Close your eyes and picture the scene. The air is warm with adrenaline and fake-tanned flesh, and thick with name-dropped designer labels. The atmosphere is one of camaraderie, but also competition; the scent of hairspray and this season's cult perfume almost, but not quite, masks an underlying buzz of nerves.
No, I'm not talking about a Premier League dressing room on a Saturday. I'm talking about the ladies loos in your office, or an office very near you, at around 6.30pm one night this week or next. Because we are about to face one of the toughest fixtures in the fashion calendar: the Christmas party.
The top three all-time worst wardrobe-crisis-inducing moments, in no particular order, are: the job interview, the first date, and the Christmas party. But the Christmas party wardrobe crisis is, arguably, the worst of all. After all, if you dress really, really badly to a job interview or a first date, chances are you never have to see those people again.
Dressing for Christmas parties is hard work for the same reasons that the parties themselves are often quite hard work. First, Christmas parties tend to be about getting drunk with people you already know, rather than meeting new people. It is much more difficult to impress people with your dazzling wit when they have heard all your funniest and most faux-self-deprecating anecdotes twice already. Second, there is the pressure to be all festive and twinkly and marzipan-sweet, and no one apart from Cheryl Cole manages to do this without sacrificing all fashion cred and sex appeal in the process.
So it makes sense that the first coping strategy of getting dressed for a Christmas party is the same as for dealing with the actual party: fix yourself a large drink. Just enough to stop you taking the whole thing too seriously. Go slow on the top-ups - 'tis the season to be merry, not so hammered that furry antlers start to seem like an amusing accessory.

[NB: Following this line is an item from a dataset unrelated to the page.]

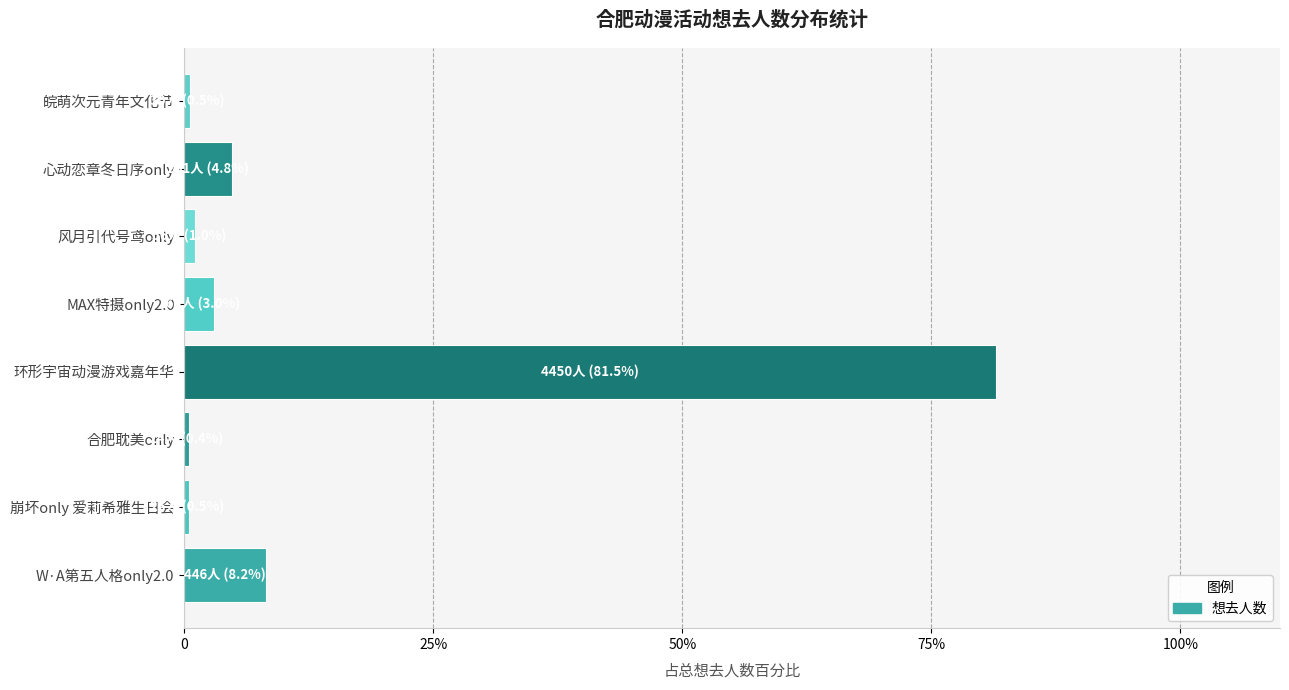

Are the bars grouped side by side (vs. stacked)?

No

The one unbreakable rule of Christmas parties is that festive-themed accessories - antlers, Santa hats, tinsel trims - are a bad idea. Not because I'm trying to be some sort of couture-obsessed killjoy, but because Dressing Up As Christmas screams of dumbed-down literal mindedness. In other words, it's not just that the Santa hat looks stupid, but that it actually makes you appear to be stupid. Beyond that, trust your instinct: the outfit that makes you look at your reflection a few seconds more, that makes you start to imagine yourself having a good time, is the outfit you should wear. And what's more: we think we've found that outfit for you. These party outfits are Christmassy in a Wonderful Life kind of a way, rather than a Four Christmasses kind of way. Some of them even have sleeves. Are we good to you or what? Why, I almost feel like wearing a Santa hat.